Amid mounting digital transformation pressures, the top two categories for increased IT spending in 2019 are cloud computing—and on-premises data analytics, according to a recent Morgan Stanley survey of North American CIOs.
Why analytics? IT leaders in large organizations are investing heavily to extract more value from information they already have. For most of them, their critical applications aren’t in the cloud yet. And—for the time being—their center of gravity remains in the data center.
For most organizations, the process of gaining insight from data has long been the same: Extract data from one or more sources, Transform it to be suitable for analytics, and then Load it into a separate environment for analytic processing (ETL).
Every year, though, there’s more to process—more data, more sources, and more data types. And the time-tested ETL approach is starting to show limitations.

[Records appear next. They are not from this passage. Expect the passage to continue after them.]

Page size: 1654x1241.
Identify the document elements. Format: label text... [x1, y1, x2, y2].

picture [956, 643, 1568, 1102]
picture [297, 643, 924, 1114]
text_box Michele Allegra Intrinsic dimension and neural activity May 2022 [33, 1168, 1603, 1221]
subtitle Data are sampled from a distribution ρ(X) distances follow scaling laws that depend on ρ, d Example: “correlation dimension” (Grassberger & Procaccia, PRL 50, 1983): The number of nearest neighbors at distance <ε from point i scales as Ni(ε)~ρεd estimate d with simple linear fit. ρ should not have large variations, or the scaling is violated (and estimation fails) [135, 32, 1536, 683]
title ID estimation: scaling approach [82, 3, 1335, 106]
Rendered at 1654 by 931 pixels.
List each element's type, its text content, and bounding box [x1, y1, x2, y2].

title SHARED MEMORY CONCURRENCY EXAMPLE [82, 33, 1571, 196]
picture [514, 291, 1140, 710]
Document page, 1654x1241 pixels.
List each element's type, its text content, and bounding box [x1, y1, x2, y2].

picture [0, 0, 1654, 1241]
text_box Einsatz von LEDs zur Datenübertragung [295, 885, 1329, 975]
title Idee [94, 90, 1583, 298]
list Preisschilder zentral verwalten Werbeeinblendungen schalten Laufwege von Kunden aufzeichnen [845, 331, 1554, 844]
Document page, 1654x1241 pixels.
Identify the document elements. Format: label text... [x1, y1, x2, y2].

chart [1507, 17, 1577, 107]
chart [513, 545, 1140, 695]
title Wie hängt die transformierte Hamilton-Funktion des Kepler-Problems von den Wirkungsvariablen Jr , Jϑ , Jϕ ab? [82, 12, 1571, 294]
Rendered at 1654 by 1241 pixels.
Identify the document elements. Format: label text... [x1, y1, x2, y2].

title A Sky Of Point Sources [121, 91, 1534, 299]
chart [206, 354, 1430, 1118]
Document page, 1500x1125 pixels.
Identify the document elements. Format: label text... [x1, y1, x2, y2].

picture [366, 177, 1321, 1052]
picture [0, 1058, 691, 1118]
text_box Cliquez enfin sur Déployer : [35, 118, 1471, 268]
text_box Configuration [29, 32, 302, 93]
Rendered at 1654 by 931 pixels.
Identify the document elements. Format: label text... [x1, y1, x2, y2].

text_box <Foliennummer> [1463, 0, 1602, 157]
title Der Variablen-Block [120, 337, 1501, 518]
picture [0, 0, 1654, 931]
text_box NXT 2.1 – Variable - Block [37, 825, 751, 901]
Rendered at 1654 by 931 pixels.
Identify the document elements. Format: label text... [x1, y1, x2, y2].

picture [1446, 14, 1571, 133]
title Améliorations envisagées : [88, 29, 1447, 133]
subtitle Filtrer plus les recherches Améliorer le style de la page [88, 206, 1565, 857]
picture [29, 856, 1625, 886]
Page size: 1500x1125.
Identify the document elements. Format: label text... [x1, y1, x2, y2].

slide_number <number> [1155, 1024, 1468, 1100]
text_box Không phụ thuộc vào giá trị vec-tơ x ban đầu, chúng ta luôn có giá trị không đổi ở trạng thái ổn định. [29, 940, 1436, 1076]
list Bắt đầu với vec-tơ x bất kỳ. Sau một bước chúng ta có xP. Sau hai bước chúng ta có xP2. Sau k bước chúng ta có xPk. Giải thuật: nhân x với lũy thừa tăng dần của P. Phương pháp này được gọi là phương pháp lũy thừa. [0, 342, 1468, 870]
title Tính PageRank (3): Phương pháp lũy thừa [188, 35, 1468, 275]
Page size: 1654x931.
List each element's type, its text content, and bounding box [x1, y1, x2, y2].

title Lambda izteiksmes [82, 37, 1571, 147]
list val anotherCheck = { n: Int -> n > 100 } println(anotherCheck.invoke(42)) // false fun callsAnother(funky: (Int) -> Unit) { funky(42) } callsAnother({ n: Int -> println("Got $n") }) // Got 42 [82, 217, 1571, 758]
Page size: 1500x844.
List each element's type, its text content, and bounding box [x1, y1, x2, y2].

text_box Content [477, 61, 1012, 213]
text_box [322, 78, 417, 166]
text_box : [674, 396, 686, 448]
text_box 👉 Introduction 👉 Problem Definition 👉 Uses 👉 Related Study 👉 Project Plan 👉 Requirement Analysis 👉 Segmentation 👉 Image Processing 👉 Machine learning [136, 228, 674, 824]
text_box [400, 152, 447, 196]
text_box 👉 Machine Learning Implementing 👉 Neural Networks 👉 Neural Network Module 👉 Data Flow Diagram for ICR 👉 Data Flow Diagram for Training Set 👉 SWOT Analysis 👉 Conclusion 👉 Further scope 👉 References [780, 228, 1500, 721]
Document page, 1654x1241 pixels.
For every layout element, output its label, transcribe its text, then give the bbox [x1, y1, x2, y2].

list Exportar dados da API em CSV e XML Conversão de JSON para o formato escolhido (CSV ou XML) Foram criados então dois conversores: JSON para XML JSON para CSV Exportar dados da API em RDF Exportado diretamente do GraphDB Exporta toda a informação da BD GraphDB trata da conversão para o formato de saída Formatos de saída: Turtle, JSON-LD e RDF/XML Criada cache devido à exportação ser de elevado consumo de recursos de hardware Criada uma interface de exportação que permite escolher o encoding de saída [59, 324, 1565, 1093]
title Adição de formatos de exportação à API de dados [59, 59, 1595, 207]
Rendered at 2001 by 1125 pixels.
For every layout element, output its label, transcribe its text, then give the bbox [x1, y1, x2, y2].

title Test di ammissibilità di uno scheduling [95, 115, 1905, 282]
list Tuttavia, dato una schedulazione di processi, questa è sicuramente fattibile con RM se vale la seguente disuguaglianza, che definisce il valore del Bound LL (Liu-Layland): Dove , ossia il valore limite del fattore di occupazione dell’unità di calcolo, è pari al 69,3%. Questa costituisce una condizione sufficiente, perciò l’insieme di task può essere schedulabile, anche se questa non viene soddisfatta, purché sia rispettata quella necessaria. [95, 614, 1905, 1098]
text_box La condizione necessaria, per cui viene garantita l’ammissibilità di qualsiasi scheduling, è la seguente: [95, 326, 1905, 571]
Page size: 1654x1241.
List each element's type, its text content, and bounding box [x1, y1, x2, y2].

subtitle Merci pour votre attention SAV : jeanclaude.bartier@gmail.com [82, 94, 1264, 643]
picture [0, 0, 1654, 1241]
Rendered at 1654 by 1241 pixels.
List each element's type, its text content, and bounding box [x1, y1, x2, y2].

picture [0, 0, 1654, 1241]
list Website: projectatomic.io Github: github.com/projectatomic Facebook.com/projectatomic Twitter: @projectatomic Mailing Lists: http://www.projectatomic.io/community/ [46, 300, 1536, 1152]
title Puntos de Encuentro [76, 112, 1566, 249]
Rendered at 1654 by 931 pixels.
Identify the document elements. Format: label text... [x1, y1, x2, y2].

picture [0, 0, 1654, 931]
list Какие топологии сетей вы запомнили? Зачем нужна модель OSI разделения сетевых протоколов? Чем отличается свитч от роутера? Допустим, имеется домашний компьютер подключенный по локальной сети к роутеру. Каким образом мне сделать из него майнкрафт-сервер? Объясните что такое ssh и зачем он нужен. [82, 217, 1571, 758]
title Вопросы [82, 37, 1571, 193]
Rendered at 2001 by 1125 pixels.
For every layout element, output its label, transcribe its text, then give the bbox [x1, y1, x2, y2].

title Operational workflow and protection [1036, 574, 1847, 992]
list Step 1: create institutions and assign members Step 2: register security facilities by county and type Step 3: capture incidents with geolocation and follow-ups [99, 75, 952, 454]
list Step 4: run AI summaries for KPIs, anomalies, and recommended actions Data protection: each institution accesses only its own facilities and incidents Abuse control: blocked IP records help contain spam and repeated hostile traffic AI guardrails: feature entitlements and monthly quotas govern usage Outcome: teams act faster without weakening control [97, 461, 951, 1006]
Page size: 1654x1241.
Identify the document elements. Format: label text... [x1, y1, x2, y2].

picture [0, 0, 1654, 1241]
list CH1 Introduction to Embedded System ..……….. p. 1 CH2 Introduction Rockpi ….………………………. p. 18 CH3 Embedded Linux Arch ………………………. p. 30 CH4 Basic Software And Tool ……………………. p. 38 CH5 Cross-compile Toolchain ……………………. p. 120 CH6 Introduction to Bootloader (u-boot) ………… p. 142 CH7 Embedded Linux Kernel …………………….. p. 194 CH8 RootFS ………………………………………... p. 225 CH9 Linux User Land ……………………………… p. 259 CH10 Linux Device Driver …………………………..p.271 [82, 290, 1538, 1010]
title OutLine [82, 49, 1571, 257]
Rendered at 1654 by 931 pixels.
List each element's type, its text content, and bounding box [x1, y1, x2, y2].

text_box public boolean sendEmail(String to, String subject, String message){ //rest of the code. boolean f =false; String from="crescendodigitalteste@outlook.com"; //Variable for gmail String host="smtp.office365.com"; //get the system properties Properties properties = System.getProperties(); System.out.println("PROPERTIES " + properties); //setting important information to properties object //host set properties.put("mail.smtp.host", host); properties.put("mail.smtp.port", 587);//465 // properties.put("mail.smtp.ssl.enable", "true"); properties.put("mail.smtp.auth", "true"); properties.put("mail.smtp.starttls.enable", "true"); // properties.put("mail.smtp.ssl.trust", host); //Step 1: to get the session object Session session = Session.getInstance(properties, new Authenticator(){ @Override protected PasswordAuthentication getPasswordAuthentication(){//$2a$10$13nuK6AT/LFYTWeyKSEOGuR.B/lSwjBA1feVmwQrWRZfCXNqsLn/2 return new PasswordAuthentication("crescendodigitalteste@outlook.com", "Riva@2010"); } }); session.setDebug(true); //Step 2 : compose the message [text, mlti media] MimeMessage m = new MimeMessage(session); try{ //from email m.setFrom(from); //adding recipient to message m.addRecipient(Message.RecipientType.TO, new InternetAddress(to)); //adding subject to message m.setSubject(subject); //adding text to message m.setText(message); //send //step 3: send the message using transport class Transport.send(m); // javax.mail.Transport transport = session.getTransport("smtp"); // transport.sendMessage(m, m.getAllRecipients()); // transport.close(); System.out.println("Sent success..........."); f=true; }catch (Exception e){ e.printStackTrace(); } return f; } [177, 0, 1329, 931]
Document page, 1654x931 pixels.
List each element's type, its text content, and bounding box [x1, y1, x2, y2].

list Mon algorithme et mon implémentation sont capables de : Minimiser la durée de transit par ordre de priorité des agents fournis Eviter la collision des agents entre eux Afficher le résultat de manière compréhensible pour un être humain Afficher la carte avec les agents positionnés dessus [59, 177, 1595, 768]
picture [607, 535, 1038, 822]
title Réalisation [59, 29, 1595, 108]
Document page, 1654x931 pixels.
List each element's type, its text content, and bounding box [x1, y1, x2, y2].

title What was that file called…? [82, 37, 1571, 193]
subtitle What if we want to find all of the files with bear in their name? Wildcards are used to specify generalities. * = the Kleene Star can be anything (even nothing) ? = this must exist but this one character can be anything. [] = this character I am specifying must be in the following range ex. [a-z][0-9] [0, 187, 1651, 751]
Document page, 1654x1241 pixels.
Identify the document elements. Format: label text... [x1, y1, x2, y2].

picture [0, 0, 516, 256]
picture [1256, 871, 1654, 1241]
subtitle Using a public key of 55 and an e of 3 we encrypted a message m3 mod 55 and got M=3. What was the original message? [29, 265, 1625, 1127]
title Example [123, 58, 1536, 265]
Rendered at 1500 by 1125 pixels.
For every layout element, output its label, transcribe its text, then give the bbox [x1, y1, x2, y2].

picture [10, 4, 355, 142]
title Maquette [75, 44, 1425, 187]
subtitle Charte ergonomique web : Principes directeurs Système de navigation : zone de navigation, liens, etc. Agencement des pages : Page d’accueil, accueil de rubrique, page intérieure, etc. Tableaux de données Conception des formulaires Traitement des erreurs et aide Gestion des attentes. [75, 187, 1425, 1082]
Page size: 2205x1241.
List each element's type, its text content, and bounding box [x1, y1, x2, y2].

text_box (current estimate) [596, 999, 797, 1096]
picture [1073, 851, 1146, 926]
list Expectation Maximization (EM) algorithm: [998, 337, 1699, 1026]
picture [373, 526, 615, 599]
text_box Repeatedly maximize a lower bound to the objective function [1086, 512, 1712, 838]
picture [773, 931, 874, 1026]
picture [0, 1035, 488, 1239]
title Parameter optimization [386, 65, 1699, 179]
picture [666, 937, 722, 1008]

At even modest scale, the ETL process can be complex, time-consuming, and costly. It’s also slow: Your people will always be looking at a snapshot of what was instead of what’s happening right now. ETL can also increase security risks, as potentially sensitive data is being stored and used in more places.
Modern Databases: A Better Way?
These limitations raise an important question: Is there a way to minimize the cost, complexity, and risk of ETL, yet still extract value from data? The answer is: yes.
Modern databases can flip the ETL model by running powerful analytics right inside the database itself, producing high-level results without the need to extract, transform, and load data into a separate environment. The result can be powerful insights, delivered faster, more cost-effectively, and more securely.
Many are surprised to find that modern databases have literally hundreds of powerful analytical functions built in, from simple statistics to modern machine learning. Or code in R or Python, if you prefer.
Answers are delivered much faster, thanks to in-memory processing and optimized algorithms, in addition to the elimination of the inherent delays associated with ETL. Organizations can safely use the same database for both transactions and analytics at the same time, which eliminates the need to extract and load, in addition to providing real-time insights.
Any required data transformations can usually be done in-place via a separate database view, without affecting the underlying data. And all database security, auditing, and compliance protections remain in place at all times. The results can be transformative.
A Healthcare Example
One problem for emergency rooms in the US is identifying “frequent flyers,” patients who often visit emergency rooms for reasons other than the need for urgent medical care.
How useful would be a model that could predict the probability that a visiting patient might fit that profile and perhaps benefit from another course of treatment? An ideal model would look at factors beyond the frequency of ER visits and their outcomes.
Using a conventional ETL approach would require setting up a separate analytics environment, extracting all relevant data, masking and redacting sensitive information, then cleansing and transforming the data to be usable. You’d next begin the long process of building, training, and testing different machine learning models. Once you had something that worked, you’d have to find a way to get your model into production. And every time you wanted to retrain your model with current data, you’d have to do it all over again.
Let’s compare that approach with a modern in-database approach. Assuming all of the relevant data is in a modern database, the data would stay in place. Automatic data masking and redaction would identify sensitive bits and protect them with a full audit trail for compliance purposes. The rules for cleaning and transforming data could simply be an additional database view of existing data, with no separate processing required.
The database could help build your model, if you choose. It could automatically identify the most useful predictive features hidden among all the less useful ones. It would then automatically select the model that produces the best predictive results. And, finally, it would automatically tune the model parameters to make even better predictions.
The finished model could be stored as a procedure in the database, making it easy to put into production—simply invoke it as needed. When it comes time, the process of retraining your model could be done in a few hours, instead of weeks or longer.
Sometimes speedy decision-making is of the essence. For example, wireless communications providers work hard to combat fraudulent cell phone calls. The best time to spot fraud is as the call is being placed, not after the fact. Using in-memory data processing, several wireless providers are using models that identify potentially fraudulent calls before they’re connected. Credit card providers are doing much of the same to identify potentially fraudulent transactions.
Old Habits Die Hard
Tell most data analytics practitioners that much of their ETL efforts might not be the best way to do things, and they’ll react with disbelief. After all, that’s the way they’ve always operated.
However, once they see the inherent advantages of bringing the algorithms to where the data lives, instead of bringing the data to the processing, their perspective changes quickly.
Indeed, as business pressures grow to extract ever more value from existing data, the appeal of using modern databases to deliver advanced analytical insights will only grow.